Helping elderly people with Alzheimer’s disease maintain healthful eating habits is the goal of research by U of G undergraduate Nila Ilhamto. Working with food scientist Lisa Duizer in Guelph’s Food Sensory Lab, Ilhamto has looked at how the senses of smell and taste decline with age, particularly during the early stages of Alzheimer’s disease.
“I’m interested in what happens as you age and what’s different in people with Alzheimer’s beyond that,” says Ilhamto, who is studying biological science with a neuroscience minor.
For her undergrad research project, she looked at smell and taste recognition in different groups: healthy people aged 18 to 40 and two groups aged 60 to 85, some with Alzheimer’s disease, some without.
She knew that adults in early stages of the disease could detect scents well enough but had trouble identifying them. That suggested a problem not with olfactory receptors but with information processing, perhaps related to the plaques and tangles that develop in the brain as hallmarks of the disease.
“It’s not the intensity of smell that changes but recognition,” says Ilhamto, whose grandmother developed Alzheimer’s a few years ago. “She has trouble eating sometimes.”
Ilhamto also wanted to look at the related sense of taste. Her younger subjects visited the sensory lab for testing. Taste testing involves rubbing the tongue with prepared taste strips and asking subjects to identify sweet, sour, salty and bitter. They also smell “sniffin’ sticks” resembling magic markers with variously scented tips and identify the scent from a picture chart of possibilities. For the two groups of elderly subjects, Ilhamto took the test kits to retirement homes and private homes. She contacted the Alzheimer’s Society of Guelph-Wellington to help find subjects.
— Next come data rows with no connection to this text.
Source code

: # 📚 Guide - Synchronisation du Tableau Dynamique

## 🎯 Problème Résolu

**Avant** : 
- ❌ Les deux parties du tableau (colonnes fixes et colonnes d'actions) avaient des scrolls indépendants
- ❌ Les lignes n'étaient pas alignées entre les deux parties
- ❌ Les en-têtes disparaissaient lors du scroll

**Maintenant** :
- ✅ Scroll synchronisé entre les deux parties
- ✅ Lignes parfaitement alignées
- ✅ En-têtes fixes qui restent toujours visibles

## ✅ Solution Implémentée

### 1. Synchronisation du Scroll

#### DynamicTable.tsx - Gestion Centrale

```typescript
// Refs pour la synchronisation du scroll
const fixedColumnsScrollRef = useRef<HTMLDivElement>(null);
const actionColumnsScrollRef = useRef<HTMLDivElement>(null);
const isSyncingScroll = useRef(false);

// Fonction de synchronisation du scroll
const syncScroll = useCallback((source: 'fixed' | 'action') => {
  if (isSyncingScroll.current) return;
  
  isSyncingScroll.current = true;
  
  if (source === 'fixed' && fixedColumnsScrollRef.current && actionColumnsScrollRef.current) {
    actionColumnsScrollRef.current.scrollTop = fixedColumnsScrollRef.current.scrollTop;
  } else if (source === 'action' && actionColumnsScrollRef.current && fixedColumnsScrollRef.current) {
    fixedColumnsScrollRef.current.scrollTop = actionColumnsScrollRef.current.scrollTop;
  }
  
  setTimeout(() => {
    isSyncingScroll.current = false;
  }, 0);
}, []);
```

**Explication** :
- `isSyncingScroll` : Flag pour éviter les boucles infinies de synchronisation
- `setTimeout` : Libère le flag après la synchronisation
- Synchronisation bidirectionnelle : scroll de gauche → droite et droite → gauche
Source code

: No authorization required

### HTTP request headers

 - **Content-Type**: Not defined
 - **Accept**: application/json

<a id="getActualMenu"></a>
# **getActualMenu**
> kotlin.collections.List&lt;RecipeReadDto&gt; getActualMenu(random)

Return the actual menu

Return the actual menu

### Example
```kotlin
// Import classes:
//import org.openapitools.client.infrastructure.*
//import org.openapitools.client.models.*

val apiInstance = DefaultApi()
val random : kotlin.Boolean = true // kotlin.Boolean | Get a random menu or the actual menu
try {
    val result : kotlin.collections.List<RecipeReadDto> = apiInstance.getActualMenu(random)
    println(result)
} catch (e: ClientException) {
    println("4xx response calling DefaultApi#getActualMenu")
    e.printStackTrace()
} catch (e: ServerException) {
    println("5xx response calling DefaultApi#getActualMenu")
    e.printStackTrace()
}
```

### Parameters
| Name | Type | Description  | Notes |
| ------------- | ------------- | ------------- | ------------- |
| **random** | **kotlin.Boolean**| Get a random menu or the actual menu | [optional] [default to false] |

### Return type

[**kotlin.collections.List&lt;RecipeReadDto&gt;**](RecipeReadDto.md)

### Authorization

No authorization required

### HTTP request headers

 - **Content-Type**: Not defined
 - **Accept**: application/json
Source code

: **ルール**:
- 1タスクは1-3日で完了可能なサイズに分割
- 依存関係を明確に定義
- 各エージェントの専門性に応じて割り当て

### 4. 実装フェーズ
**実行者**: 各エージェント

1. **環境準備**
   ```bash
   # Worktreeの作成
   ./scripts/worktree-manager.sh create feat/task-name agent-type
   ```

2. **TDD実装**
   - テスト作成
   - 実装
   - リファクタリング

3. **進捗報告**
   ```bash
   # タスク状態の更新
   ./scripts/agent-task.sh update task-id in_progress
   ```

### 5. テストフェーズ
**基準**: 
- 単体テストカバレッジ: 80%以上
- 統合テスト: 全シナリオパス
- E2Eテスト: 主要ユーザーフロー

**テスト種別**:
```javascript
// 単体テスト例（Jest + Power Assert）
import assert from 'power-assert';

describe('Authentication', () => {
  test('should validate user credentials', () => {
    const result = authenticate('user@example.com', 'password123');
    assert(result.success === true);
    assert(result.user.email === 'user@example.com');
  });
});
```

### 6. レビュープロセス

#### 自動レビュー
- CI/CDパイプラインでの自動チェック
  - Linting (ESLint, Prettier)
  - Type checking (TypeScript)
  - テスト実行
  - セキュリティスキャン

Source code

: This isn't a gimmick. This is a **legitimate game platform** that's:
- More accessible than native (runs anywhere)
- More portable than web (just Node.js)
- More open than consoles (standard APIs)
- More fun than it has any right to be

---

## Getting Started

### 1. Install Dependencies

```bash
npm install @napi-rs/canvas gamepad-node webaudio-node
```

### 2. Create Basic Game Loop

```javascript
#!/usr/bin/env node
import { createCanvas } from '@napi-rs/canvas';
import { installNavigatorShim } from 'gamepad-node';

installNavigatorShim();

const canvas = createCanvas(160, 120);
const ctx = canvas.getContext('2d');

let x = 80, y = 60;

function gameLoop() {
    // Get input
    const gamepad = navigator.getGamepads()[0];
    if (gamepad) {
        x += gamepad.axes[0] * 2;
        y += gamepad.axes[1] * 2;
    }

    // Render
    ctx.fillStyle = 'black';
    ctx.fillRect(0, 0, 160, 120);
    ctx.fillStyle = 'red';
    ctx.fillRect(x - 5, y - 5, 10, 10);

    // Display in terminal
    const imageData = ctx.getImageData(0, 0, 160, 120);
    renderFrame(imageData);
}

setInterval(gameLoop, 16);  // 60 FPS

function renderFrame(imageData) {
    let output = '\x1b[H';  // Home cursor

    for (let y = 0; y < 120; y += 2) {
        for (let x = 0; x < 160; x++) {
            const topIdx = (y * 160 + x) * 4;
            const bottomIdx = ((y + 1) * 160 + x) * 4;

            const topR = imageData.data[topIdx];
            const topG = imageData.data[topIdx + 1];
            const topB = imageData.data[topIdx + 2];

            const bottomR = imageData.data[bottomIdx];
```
Her results mirrored the findings of other researchers. Normal aging brings a decline in taste and smell, with a more marked decline in people with Alzheimer’s. Even in people without the disease, however, results can vary. The ability to perceive bitter and sour tastes declines more with age, for instance, than the perception of sweet and salty.
Reduced acuity for taste and smell may affect nutrition and health in older adults, and that’s a concern to Duizer. She says: “With aging, eating well is important.”
Her research involves evaluating soy bread as a protein source that’s easy for older adults to eat. Among the professor’s other projects is a proposal to study pureed foods for older adults who have difficulty swallowing.
The food sensory lab opened in spring 2009 within U of G’s Human Nutraceutical Research Unit. In the lab, Duizer works with taste panellists to test numerous characteristics of foods, a vital service for manufacturers looking to gauge reaction to new products.
“You can make the best product in the world, but if people don’t like its sensory properties, they’re just not going to buy it,” she says, adding that only a few scientists study the sensory properties of food products for older consumers.
There are several Guelph researchers, however, who belong to a research group called Agri-Food for Healthy Aging, which is considering diet, nutrition and disease in older adults. They include Duizer, and Profs. Alison Duncan, Human Health and Nutritional Sciences, and Heather Keller, Family Relations and Applied Nutrition. The group also has members at the University of Waterloo and at the Schlegel-UW Research Institute for Aging in Waterloo.